Architecture-Aware Minimization (A$^2$M): How to Find Flat Minima in Neural Architecture Search

Gambella, Matteo, Pittorino, Fabrizio, Roveri, Manuel

arXiv.org Artificial Intelligence 

Neural Architecture Search (NAS) has emerged as a powerful paradigm in machine learning, offering the potential to automatically identify optimal neural network (NN) architectures for a given task [1]. In recent years, NAS has gained broad attention due to its versatility and applicability in scenarios where computational or hardware constraints demand efficient and specialized models, such as mobile devices or edge computing environments [2, 3]. Fundamentally, NAS can be framed as a discrete optimization process over a vast space of neural architectures. Early approaches relied on methods like genetic algorithms [4] and reinforcement learning [5]. However, the high computational cost associated with these methods motivated the development of more efficient strategies, resulting in the introduction of differentiable relaxations of the problem, such as Differentiable Architecture Search (DARTS) [6] and its numerous variants [7, 8, 9, 10, 11, 12, 13], which offer a more tractable way to navigate large architecture spaces. These methods were also promising in terms of performance, making them increasingly popular in the field.
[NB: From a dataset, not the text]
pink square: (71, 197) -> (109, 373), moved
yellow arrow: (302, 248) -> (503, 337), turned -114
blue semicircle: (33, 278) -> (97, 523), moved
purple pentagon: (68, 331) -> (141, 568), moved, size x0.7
While considerable research efforts have been devoted to understanding the geometry of neural network loss landscapes in weight space [14, 15, 16, 17, 18], the precise geometry of architecture spaces remains largely underexplored [19, 20]. A deeper understanding of architecture geometry is crucial for designing more effective NAS algorithms, and for gaining insights into both the nature of the neural architecture optimization problem and the fundamental question of why certain architectures generalize better than others. In this work, we shed light on these questions by focusing on two representative differentiable NAS search spaces: the NAS-Bench-201 benchmark dataset [21] and the DARTS search space [6].